In the morning, I met a few of my colleagues in the lobby of the the hotel to walk to a new-ish minyan in town called Kehillah Shira Chadasha. Now, generally, I am morally opposed to what is known as a "mechitza minyan" -- meaning a service where men and women are separated by a mechitza, a curtain or other barrier that serves to keep the genders separate. I'm quite an egalitarian, if you haven't noticed, so these kinds of prayer experiences tend to bother me. My classmates will remember that I regularly refused this kind of services while we were living here. I'm just not a fan of sitting in the back, or in the balcony, or in any other way not feeling like a full participant in the service. BUT. I encourage you to click on the link to read about this particular kehillah because it is very interesting. For example, they require both 10 men AND 10 women for to count a minyan. That is an interesting way of going about it. And, there were two women rabbis going with me who are also committed egalitarians, so I felt that I could embark on this personal journey into the world of a mechitza minyan.
We arrived and I was pleasantly surprised to see that the mechitza went down the middle, so that men and women were side by side. The mechitza itself was somewhat light (sheer-ish) curtain, and when we arrived a man was leading the prayers. But after he was done, it switched, and a woman led the Torah Service. The Torah was read in the middle of the room (the mechitza was pulled back), and both men and women read Torah and also were called up as aliyot. I was duly impressed by this show of egalitarianism (which I was assured was not merely a "show.") For the D'var Torah, the mechitza was pulled back entirely, so the darshan could see his whole kahal. His sermon was fully in Hebrew, so I had to work hard to focus my brain around it, that's for sure.
Overall, the experience was quite lovely and enlightening. The singing was divine, and I enjoyed seeing the varied group of attendees. When I inquired, I found that the core group is not, as I expected, entirely American ex-patriates, but many native Israelis. It is good to see Israelis taking control of their Judaism and not just saying the old stand-by joke "the shul I don't go to is Orthodox." Although I would certainly term this "modern orthodox."
Anyway, after this very nice experience, we went back to the hotel for a study session with Rabbi Schwartz, the senior member of our rabbinic group. Rav Schwartz is the Av Beit Din (head of the rabbinic court) for the Chicago Rabbinic Council (CRC) and other organizations, including, I believe, the national Rabbinical Council of America. We were told that he is a fabulous teacher, so we were interested to hear what he had to say. We were not disappointed. Rav Schwartz taught us about the mitzvah of "lo tachmod" -- do not covet -- (we were reading the Ten Commandments that week) and it was a great shiur.
Afterwards, we had lunch! (Because eating is definitely high up on my list) Leah Ingerham, cantorial student at HUC and product of Am Shalom, joined us for lunch, and it was great. Definitely a meal not to be missed. Even the pareve desserts were worth eating.
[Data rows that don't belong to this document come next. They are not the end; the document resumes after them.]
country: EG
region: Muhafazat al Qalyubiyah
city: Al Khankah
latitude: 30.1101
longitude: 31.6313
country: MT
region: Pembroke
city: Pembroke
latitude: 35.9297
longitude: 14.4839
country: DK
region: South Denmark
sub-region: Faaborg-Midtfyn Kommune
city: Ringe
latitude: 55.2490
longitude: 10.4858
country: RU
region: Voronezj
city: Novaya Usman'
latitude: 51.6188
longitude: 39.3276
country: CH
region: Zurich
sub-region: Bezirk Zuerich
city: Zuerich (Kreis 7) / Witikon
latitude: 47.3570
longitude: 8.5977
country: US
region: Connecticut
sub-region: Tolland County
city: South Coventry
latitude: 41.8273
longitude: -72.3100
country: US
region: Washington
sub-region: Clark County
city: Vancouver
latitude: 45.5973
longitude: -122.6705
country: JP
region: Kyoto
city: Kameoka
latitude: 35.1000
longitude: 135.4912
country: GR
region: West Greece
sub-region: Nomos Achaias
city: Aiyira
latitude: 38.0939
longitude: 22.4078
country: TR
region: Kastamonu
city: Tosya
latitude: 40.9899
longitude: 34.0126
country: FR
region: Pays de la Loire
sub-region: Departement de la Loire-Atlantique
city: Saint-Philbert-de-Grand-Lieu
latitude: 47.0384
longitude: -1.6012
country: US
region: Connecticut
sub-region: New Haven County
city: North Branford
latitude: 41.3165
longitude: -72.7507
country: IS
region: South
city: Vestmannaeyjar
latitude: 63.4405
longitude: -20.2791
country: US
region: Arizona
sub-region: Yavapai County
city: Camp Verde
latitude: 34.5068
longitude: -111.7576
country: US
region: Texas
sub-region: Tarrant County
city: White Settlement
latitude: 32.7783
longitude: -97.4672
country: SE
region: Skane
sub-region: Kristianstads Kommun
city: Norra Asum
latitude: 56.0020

Yummy. (This is what I love about food in Israel, even when it's a meat-meal, you can eat all the salads and vegetables and definitely not feel like you're not getting a good meal. No veggies and french fries here, I tell you.)
After lunch, Leah and I went into the Old City . It is one of my favorite Shabbat afternoon excursions -- because it so wonderful and bustling on Saturday afternoons. I love to browse in the Arab markets, and I was very proud to remember my way around the city. After the browsing around, we made our way to the Kotel (Western Wall), and it was so good to be there and say a few words of prayer. The Kotel isn't a place that I went regularly when I lived here; as you've read my mechitza issues -- it's nowhere more prevalent for me than at the Kotel, where women are cramped into a small space while men have a huge area in which to be....and space isn't exactly my only issue. But still, a trip to Eretz Yisrael isn't complete without this journey.
Then we went home and relaxed for a bit before Shabbat was over (it ends early in the winter, you know), and a group of us went out for dinner at Rosemary, a restaurant that is next door to Michael's first apartment in Jerusalem. Mmmm....french onion soup. Then we walked through Ben Yehuda...what a nice end to Shabbat. Tomorrow -- busy day!